Sie waren an die richtige Person geraten – wenn sich jemand in der Branche auskennt, dann ist es Mr. James Scully. Als Casting Director mit über 30 Jahren Branchenerfahrung zählt James Stella McCartney und Tom Ford zu seinen engsten Kunden und verfügt über Zeitschriftenerfahrung bei Publikationen wie Harper’s Bazaar. Und dank eines einzigen Instagram-Posts, in dem James eine Wahrheit sagte, die andere in der Branche nicht wagen würden, wurden seine DMs mit Geschichten von Models überflutet, die sich an Erfahrungen mit Missbrauch – verbal, sexuell und anderweitig – durch die Modebranche erinnerten und diese detailliert beschrieben Fettgedruckte Namen.
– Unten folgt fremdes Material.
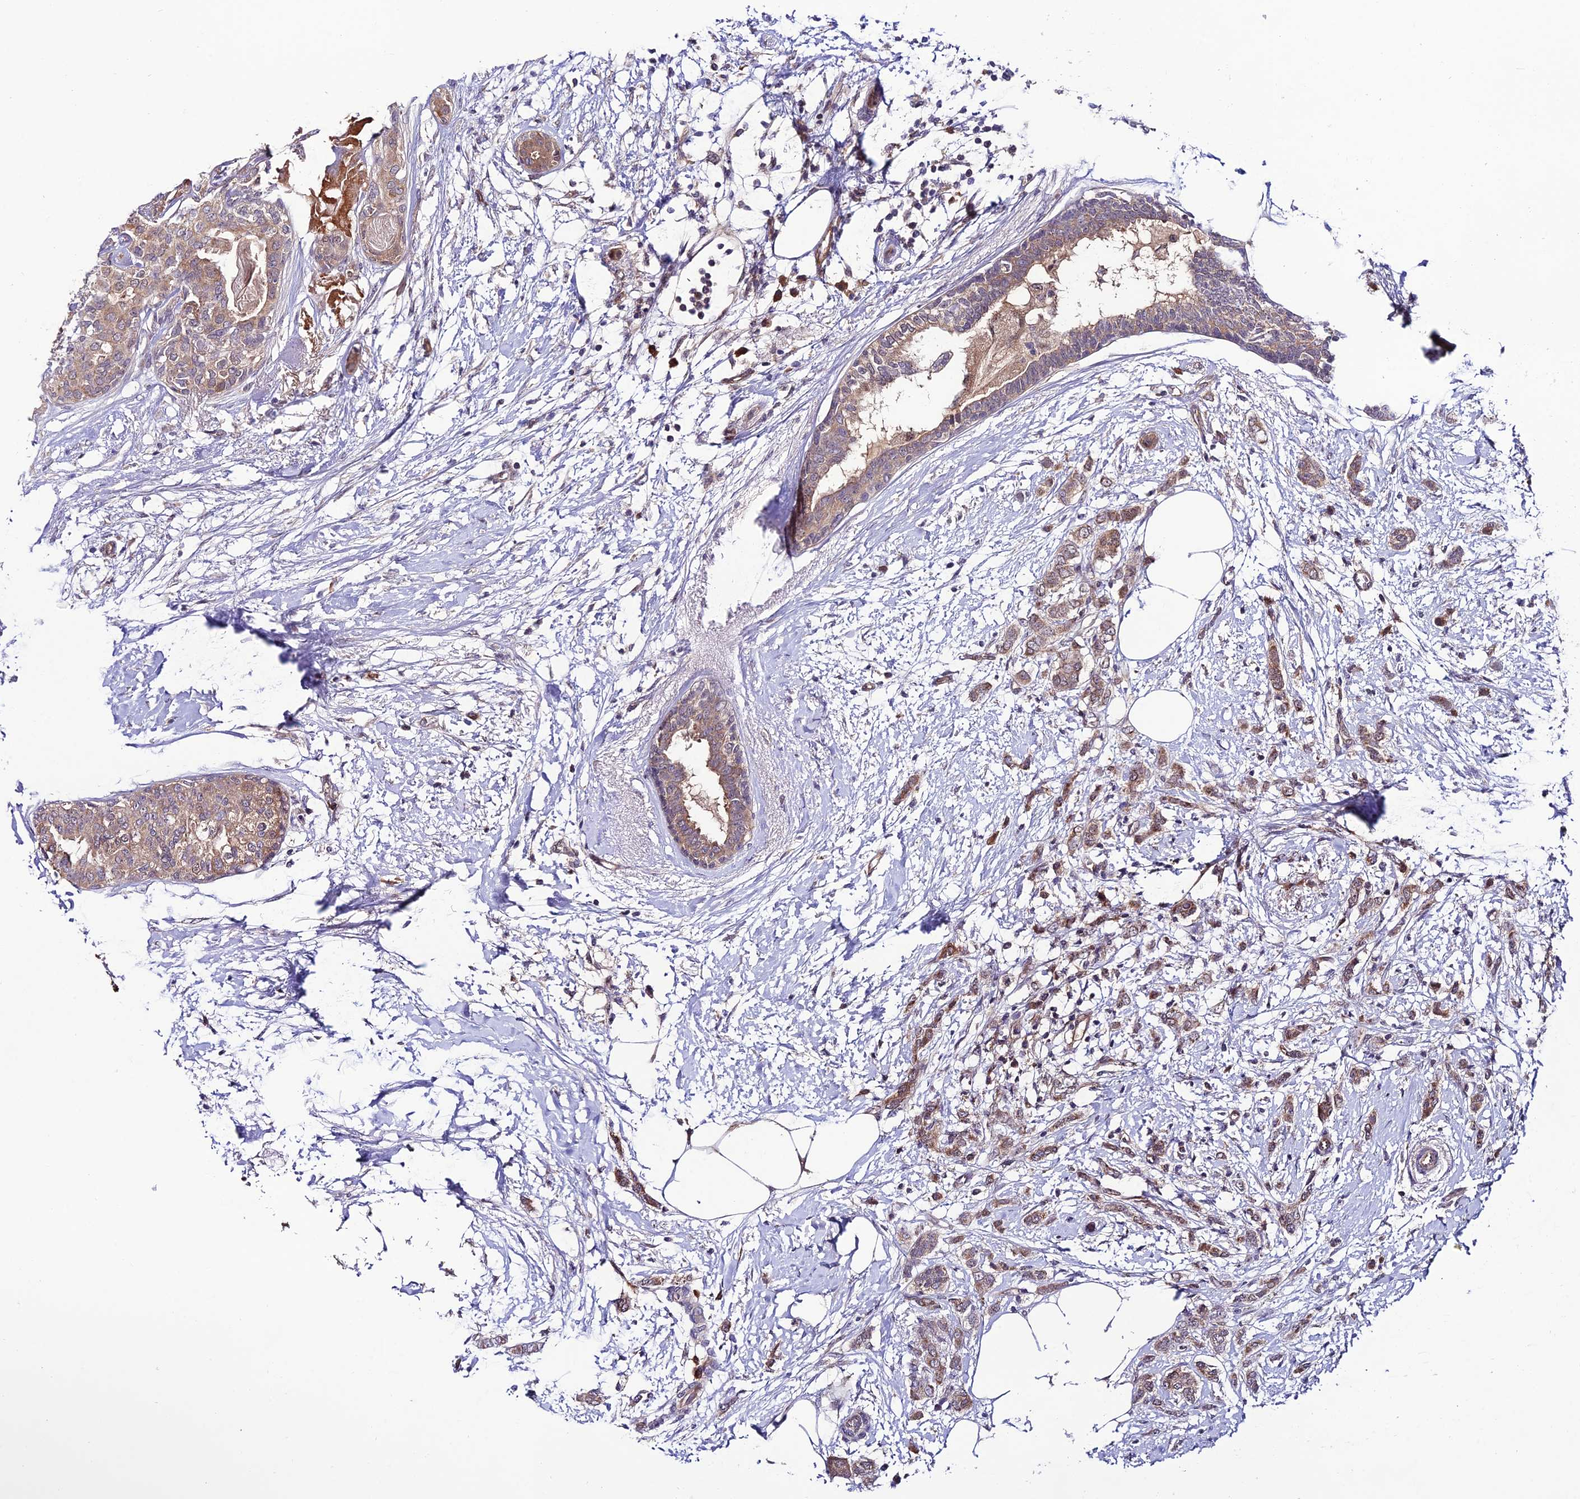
{"staining": {"intensity": "weak", "quantity": ">75%", "location": "cytoplasmic/membranous"}, "tissue": "breast cancer", "cell_type": "Tumor cells", "image_type": "cancer", "snomed": [{"axis": "morphology", "description": "Duct carcinoma"}, {"axis": "topography", "description": "Breast"}], "caption": "Protein staining demonstrates weak cytoplasmic/membranous expression in approximately >75% of tumor cells in breast cancer.", "gene": "TRIM40", "patient": {"sex": "female", "age": 72}}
Für viele Models, die immer noch auf der Karriereleiter standen und daher aus Angst vor Vergeltung zu ängstlich waren, sich zu äußern, wurde James zu einem Sprachrohr in den Vorstandsetagen der großen Modehäuser. Inzwischen wurden immer mehr Stimmen laut. Modell Cameron Russells Instagram-Kampagne erzählte ihre eigene Geschichte und die Geschichten anderer Mädchen, die sich zu Missbrauch äußerten. Edie Campbell hat einen offenen Brief geschrieben WWD , in der Zeitschriften und Marken aufgefordert werden, die Zusammenarbeit mit beschuldigten Tätern einzustellen. Und die von Sara Ziff Modell Allianz fand neue Relevanz und Anerkennung in einer Branche, die zu lange ihren Zweck vernachlässigt hatte.
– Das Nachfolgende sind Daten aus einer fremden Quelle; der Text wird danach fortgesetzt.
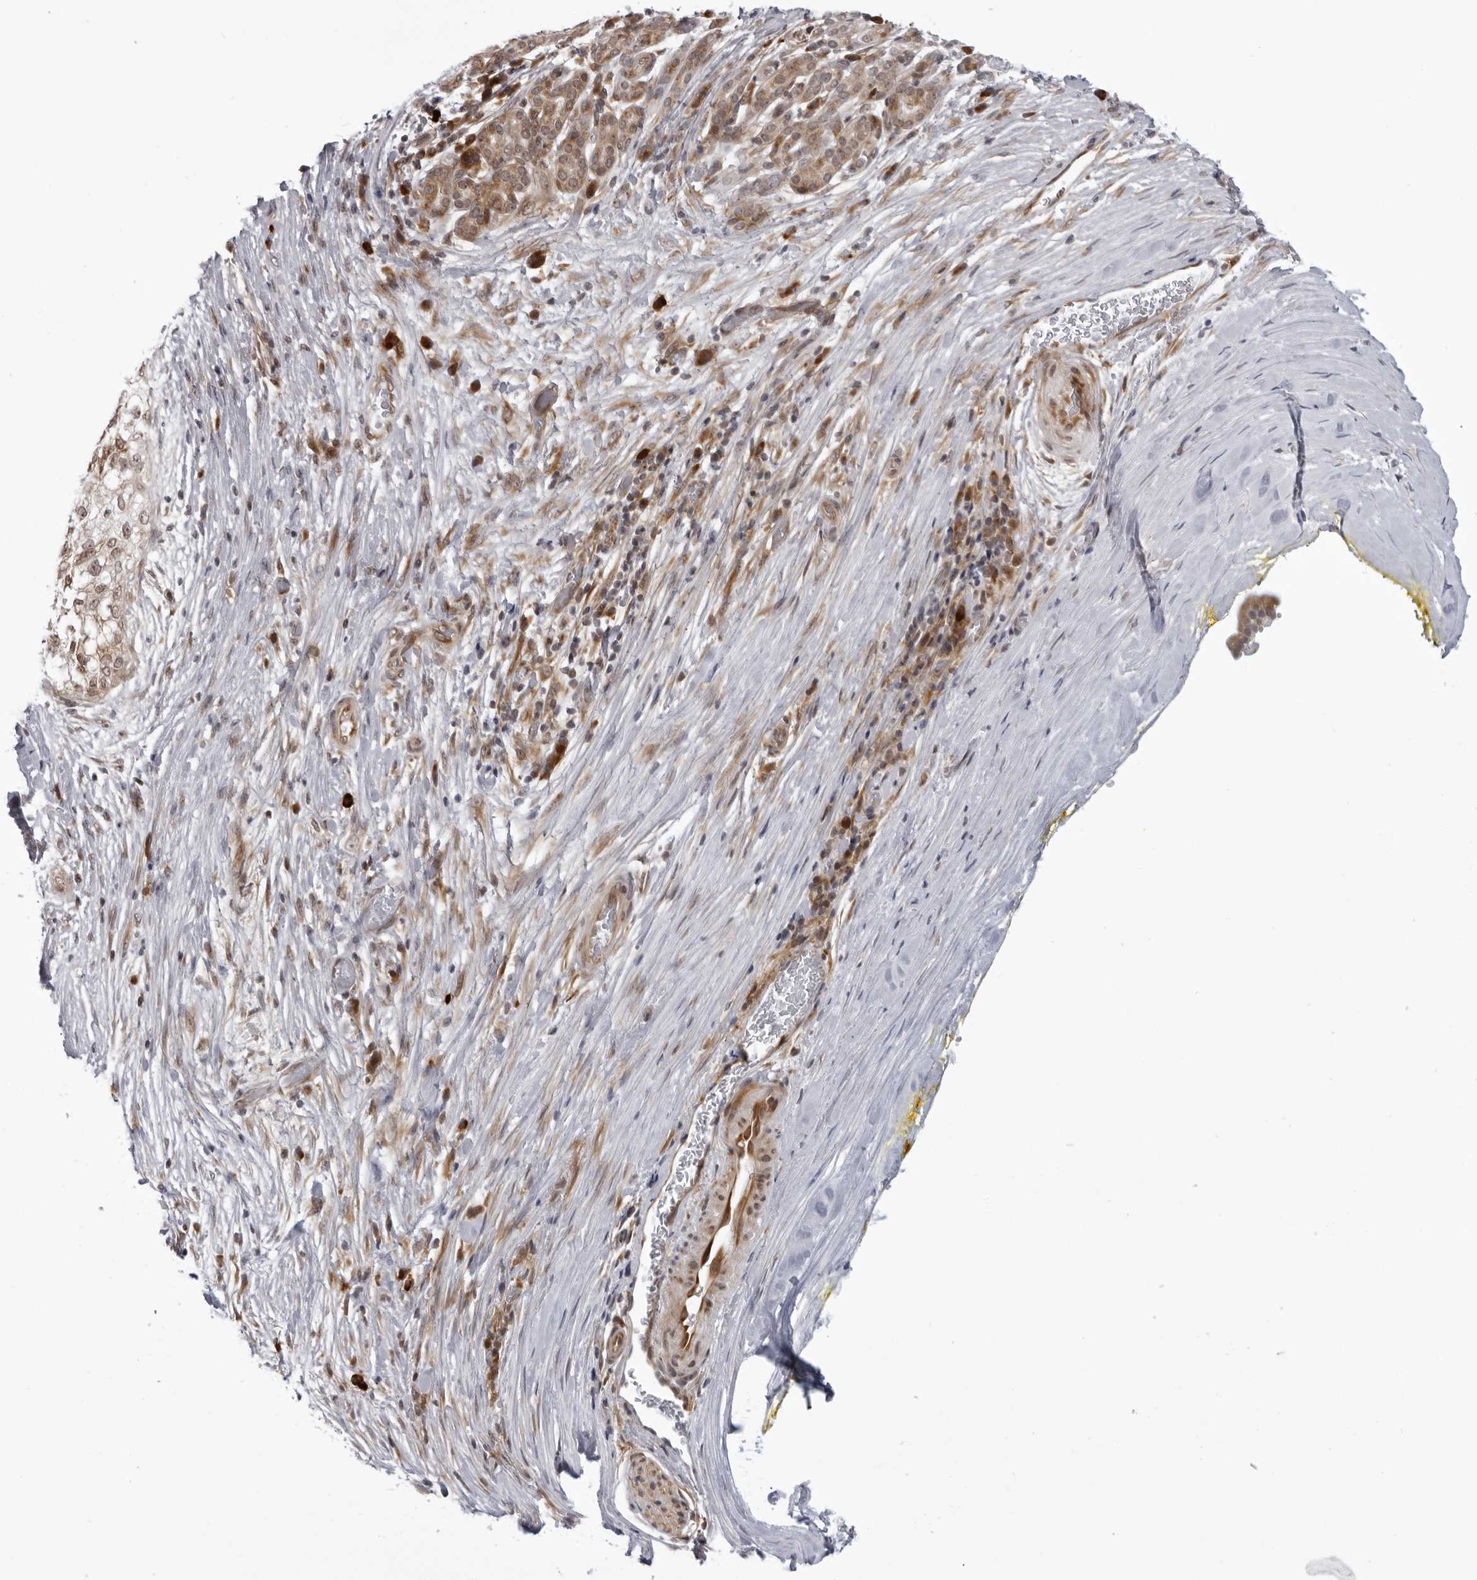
{"staining": {"intensity": "weak", "quantity": ">75%", "location": "cytoplasmic/membranous"}, "tissue": "pancreatic cancer", "cell_type": "Tumor cells", "image_type": "cancer", "snomed": [{"axis": "morphology", "description": "Adenocarcinoma, NOS"}, {"axis": "topography", "description": "Pancreas"}], "caption": "A brown stain labels weak cytoplasmic/membranous staining of a protein in pancreatic adenocarcinoma tumor cells.", "gene": "GCSAML", "patient": {"sex": "male", "age": 72}}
Als Teil der Arbeit von James kamen LVMH und Kering letztes Jahr in einem beispiellosen Schritt zusammen, um das zu unterzeichnen, was allgemein bekannt ist Die Modellcharta. Darin gibt es ein festgelegtes Mindestalter, medizinische Anforderungen und Richtlinien für Models zwischen 16 und 18 Jahren. Im Dezember trat Antoine Arnault, Mitglied des Vorstands von LVMH, zusammen mit James auf der Bühne auf Business of Fashion: Voices-Gipfel um die Initiative näher zu besprechen. Es gab Dinge, die ich nicht wusste oder nicht sehen wollte, gab er zu. Aber diese Dinge passierten jeden Tag, bei jeder Show, bei jedem Shooting. Jeden Tag passierte etwas, das wir lösen mussten.

Das letzte Wochenende, Die New York Times ihre veröffentlicht Untersuchung von Belästigungs- und Missbrauchsvorwürfen von männlichen Models gegen die legendären Modefotografen Bruce Weber und Mario Testino. Begleitend zum Stück waren neue Regeln, die von ihrer Muttergesellschaft Condé Nast angekündigt wurden , Models vor Belästigung schützen. Wir haben mit James über die Untersuchung gesprochen und was er als nächstes erwartet. Dieses Interview wurde für die Veröffentlichung bearbeitet und komprimiert.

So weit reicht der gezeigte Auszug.